It’s the eternal question discussed during those testy Thanksgiving dinners and on long car rides: how to engage your parents when they are voting for a different political candidate. Perhaps no election has made that division more pronounced than the 2016 one, where supporters of Donald Trump and Hillary Clinton have engaged in a vicious general election battle.
College sophomore Kaylin Bailey said that while her entire family is voting for Trump, she intends to vote for Clinton, a result of different values between herself and her parents. Though her parents were not Trump supporters initially, once he became the nominee they decided to vote for him due to their loyalty to the Republican Party and “disdain for Hillary Clinton.”
“I’ve always known about the difference in values — my parents don’t sympathize with LGBT citizens, immigrants or anybody who ‘takes away their guns,’” Bailey said. Having spent time in a more liberal environment at Penn, and already having become more liberal than her parents, Bailey said that she understands that she cannot sway her parents on these issues over conversation at the dinner table.
“When politics happens to come up, I still encourage them to vote, now and in the future, based on what they want in a candidate as opposed to a political party,” she said.
Though she disagrees with her parents’ position, Bailey said that she “tries to inform these elderly white southern conservatives on issues they simply don’t know much about.” When they ask her who she will be voting for this November, Bailey replies by joking that her ballot is going to Clinton “just so I can cancel out one of their Trump votes.”
A College sophomore, who asked not to be named to describe private conflicts, said she knew her parents aligned with the Republican Party and was very interested to see their reaction to the final two candidates: Clinton and Trump. “I was actually a bit surprised to hear my father say that he would be voting for Trump,” she said.
Though she now understands that her father is voting for Trump for party purposes, rather than in support of his personality, she said, “I do not necessarily judge him even though I do not support Trump.”
It is difficult, however, to be in the liberal environment and know that her family supports a widely condemned candidate here at Penn, she said.
“I am frankly embarrassed to say that my parents are voting for Trump as I go to class on a campus with professors and fellow students who laugh at the concept.”
An Engineering sophomore, who also asked not to be named, also said it was difficult to reconcile her family’s support with the way Trump is talked about at Penn.
“Attending a liberal school where students are extremely vocal about their resistance to Trump as a presidential candidate, I feel so embarrassed to reveal that my father is a strong advocate for him,” she said.

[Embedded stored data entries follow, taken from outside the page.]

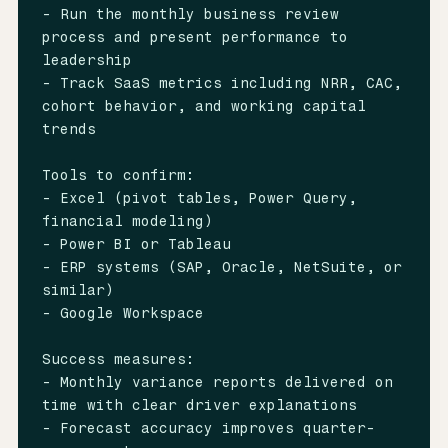
- Run the monthly business review 
process and present performance to 
leadership

- Track SaaS metrics including NRR, CAC, 
cohort behavior, and working capital 
trends

Tools to confirm:

- Excel (pivot tables, Power Query, 
financial modeling)

- Power BI or Tableau

- ERP systems (SAP, Oracle, NetSuite, or 
similar)

- Google Workspace

Success measures:

- Monthly variance reports delivered on 
time with clear driver explanations

- Forecast accuracy improves quarter-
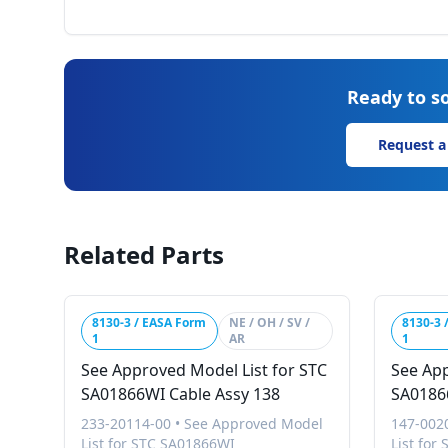
Ready to so
Request a
Related Parts
8130-3 / EASA Form
NE / OH / SV /
8130-3 
1
AR
1
See Approved Model List for STC
See App
SA01866WI Cable Assy 138
SA01866
233-20114-00
•
See Approved Model
147-002
List for STC SA01866WI
List for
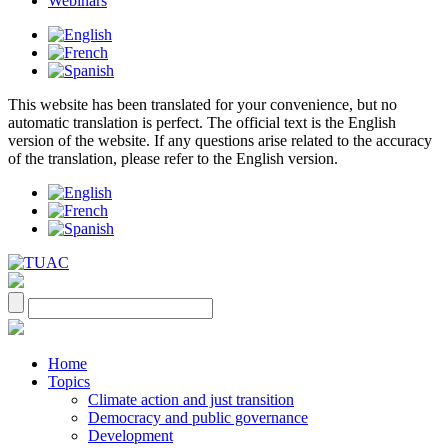
Webinars
This website has been translated for your convenience, but no
automatic translation is perfect. The official text is the English
version of the website. If any questions arise related to the accuracy
of the translation, please refer to the English version.
Home
Topics
Climate action and just transition
Democracy and public governance
Development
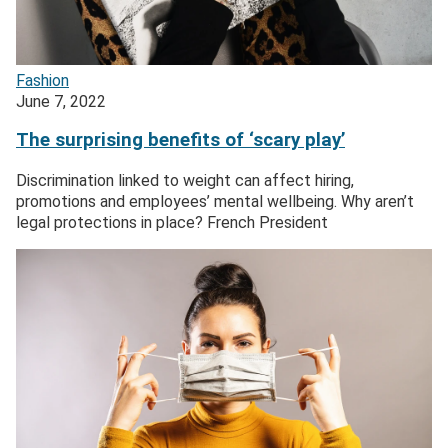
Fashion
June 7, 2022
The surprising benefits of ‘scary play’
Discrimination linked to weight can affect hiring,
promotions and employees’ mental wellbeing. Why aren’t
legal protections in place? French President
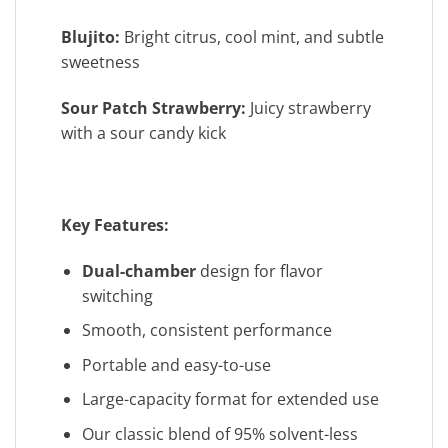
Blujito:
Bright citrus, cool mint, and subtle
sweetness
Sour Patch Strawberry:
Juicy strawberry
with a sour candy kick
Key Features:
Dual-chamber
design for flavor
switching
Smooth, consistent performance
Portable and easy-to-use
Large-capacity format for extended use
Our classic blend of 95% solvent-less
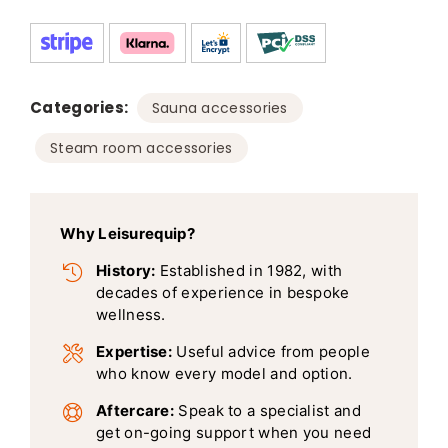
Categories:
,
Sauna accessories
Steam room accessories
Why Leisurequip?
History:
Established in 1982, with
decades of experience in bespoke
wellness.
Expertise:
Useful advice from people
who know every model and option.
Aftercare:
Speak to a specialist and
get on-going support when you need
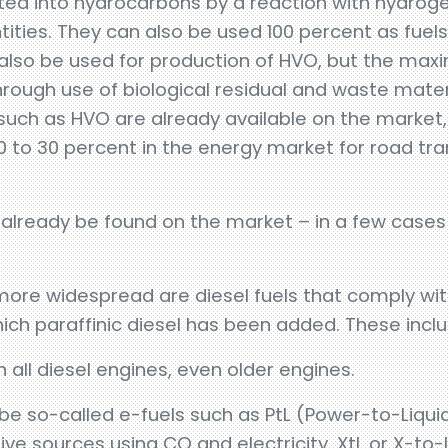
rted into hydrocarbons by a reaction with hydro
ntities. They can also be used 100 percent as fuel
 also be used for production of HVO, but the ma
through use of biological residual and waste mate
 such as HVO are already available on the market, an
0 to 30 percent in the energy market for road tra
an already be found on the market – in a few cases
more widespread are diesel fuels that comply wi
ch paraffinic diesel has been added. These incl
 all diesel engines, even older engines.
so be so-called e-fuels such as PtL (Power-to-Liqui
e sources using CO and electricity. XtL or X-to-L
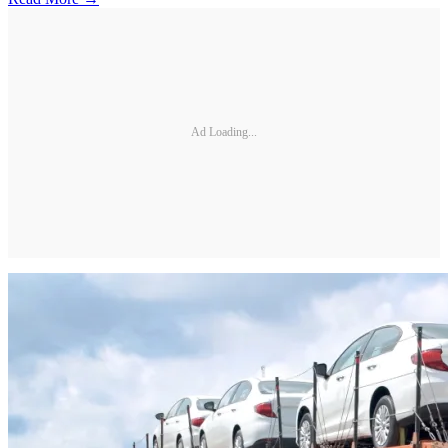
Ad Loading...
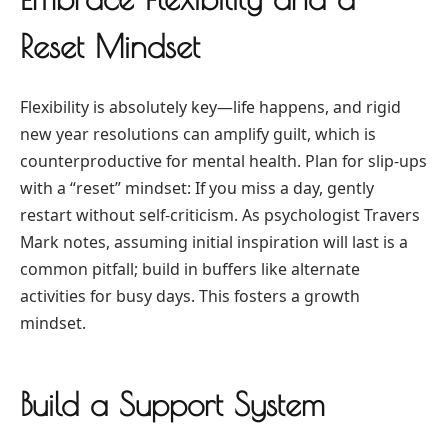
Reset Mindset
Flexibility is absolutely key—life happens, and rigid
new year resolutions can amplify guilt, which is
counterproductive for mental health. Plan for slip-ups
with a “reset” mindset: If you miss a day, gently
restart without self-criticism. As psychologist Travers
Mark notes, assuming initial inspiration will last is a
common pitfall; build in buffers like alternate
activities for busy days. This fosters a growth
mindset.
Build a Support System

She noted her discomfort at seeing his avid anti-Hillary Clinton posts on Facebook, and the “constant feuds” he has with Clinton supporters who comment on these posts. “I often find myself agreeing with the distant relatives and even people I do not know in their arguments against my dad,” she said. “I frankly do not understand how a man with multiple daughters could vote for someone so disrespectful, even though he does not agree with many of Hillary’s policies.”